Here we regard the core learning algorithm and its representations as entirely inscrutable. However, this inscrutable representation can be used with the black-box algorithm (e.g. classifier) to act as an oracle on unseen inputs. This enables various forms of exploratory or perturbation analysis that use manipulations of the inputs and explore their effects on the outputs.
BB1. Exploration analysis for human visualisation.
Lots of random or systematically chosen inputs can be used to create input–output maps that can be visualised using standard scientific or information visualisation techniques.. The influence explorer is a good example of this albeit for simulation-based results rather than black-box ML.
BB2. Perturbation/exploration analysis for key feature detection.
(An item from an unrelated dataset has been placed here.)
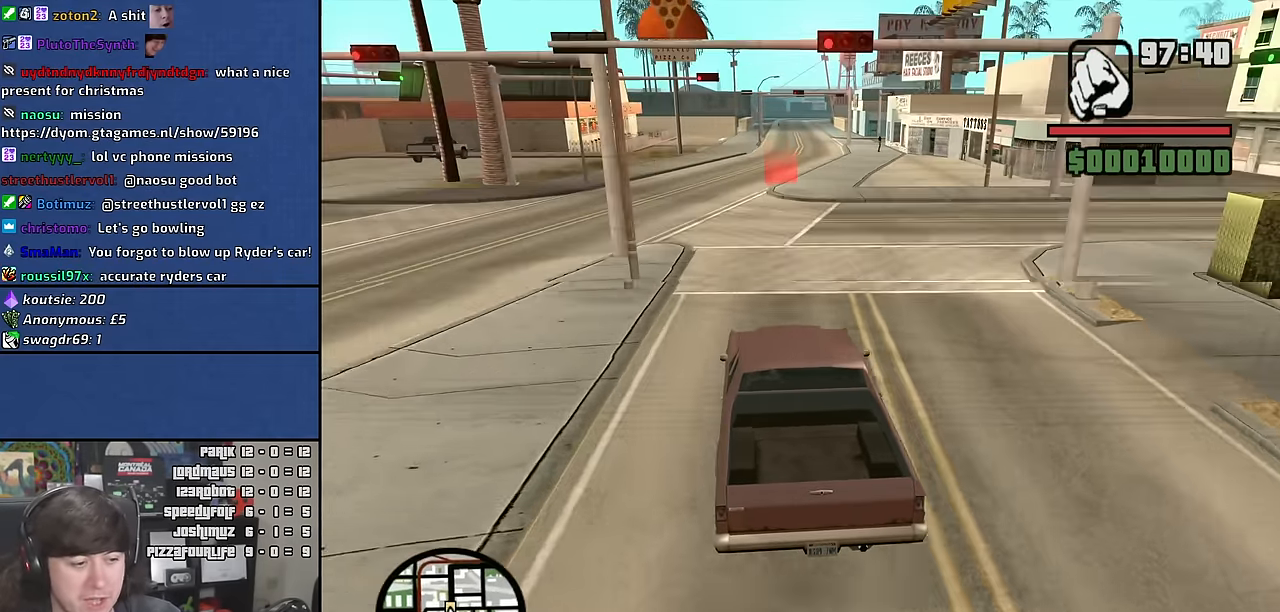
{"keys": ["a", "w"], "mouse": [], "events": [[117, "d", "up"], [450, "a", "down"]]}
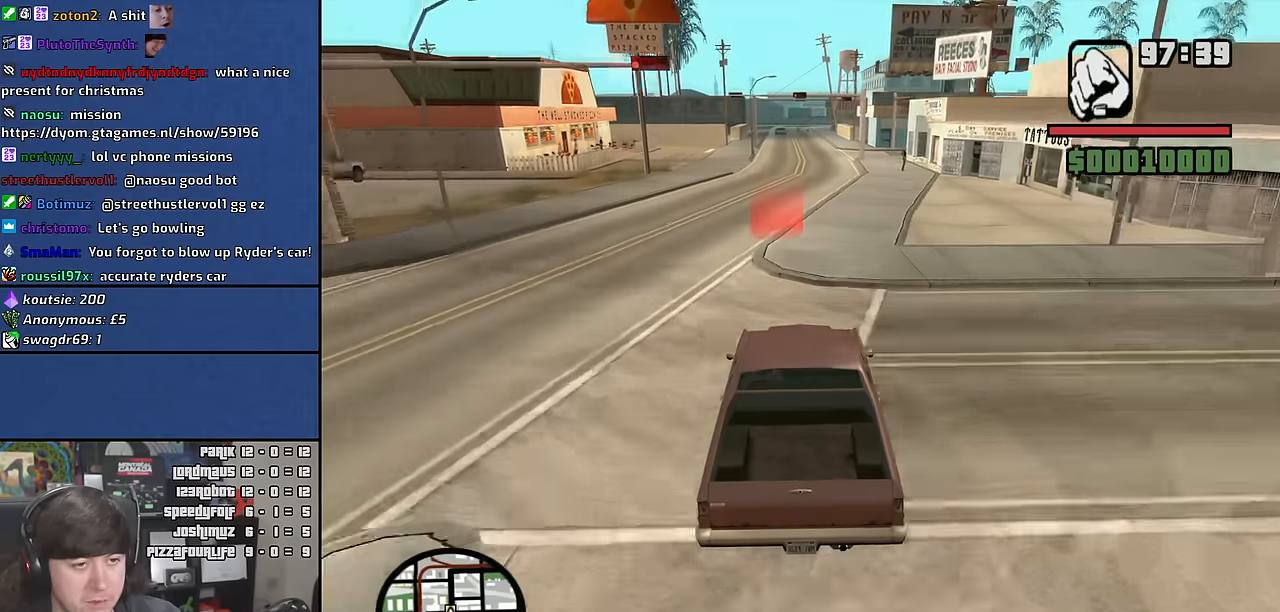
{"keys": ["s"], "mouse": [], "events": [[50, "a", "up"], [217, "d", "down"], [300, "w", "up"], [367, "d", "up"], [450, "s", "down"]]}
This is especially useful where there is a large input feature vector, which is being used in an unknown or hard to comprehend way by an algorithm. Basically one either systematically or randomly changes individual input features or sets them as missing values (if the algorithm can deal with these) and see how this affects results. This can be used to establish which are the most important features for particular aspects of the automated decision-making.
An example of this is in vision research patches of pixels are randomised and this is then used to create hot-spot images of where the computer is focusing its ‘attention’ in making particular classifications. This can help determine, for example, whether the learnt rules are using sensible parts of the image or potentially accidental features (like the old example of a NN that appeared to be able differentiate US vs Russian tanks, but turned effectively be a sunny weather recogniser!).
The outputs of this can be used for human comprehension directly, or can be used for feature detection for second round of learning … including white box techniques.
BB3. Perturbation analysis for central and boundary cases.
Use this for classification or other forms of discrete output algorithm. As with BB1, start off by generating lots of examples, but then perturb each. If an example’s output remains constant (e.g. discrete classification) despite perturbation it is central. If small perturbations change the class it is a boundary example. Those examples where small perturbations do not change it, but larger ones do (large and small as measured by Hamming distance, or other suitable metric) are in the penumbra of the boundary – these may also be useful.
The boundary and central cases can be used to help a human understand the classes. The examples can also be used to train different kinds of classifiers, for example using boundary cases to boost learning for more symbolic ML (BB methods feeding into WB). The actual boundaries or penumbra cases can be chosen depending on whether the secondary ML can deal with uncertainty.
BB4. Black-box as oracle for white-box learning.
Rather like BB1, the black-box model can be used to classify large numbers of unseen or generated examples. These generated input– output pairs can then be used as training data for white-box algorithms, as we described doing for adversarial behaviours in WB3.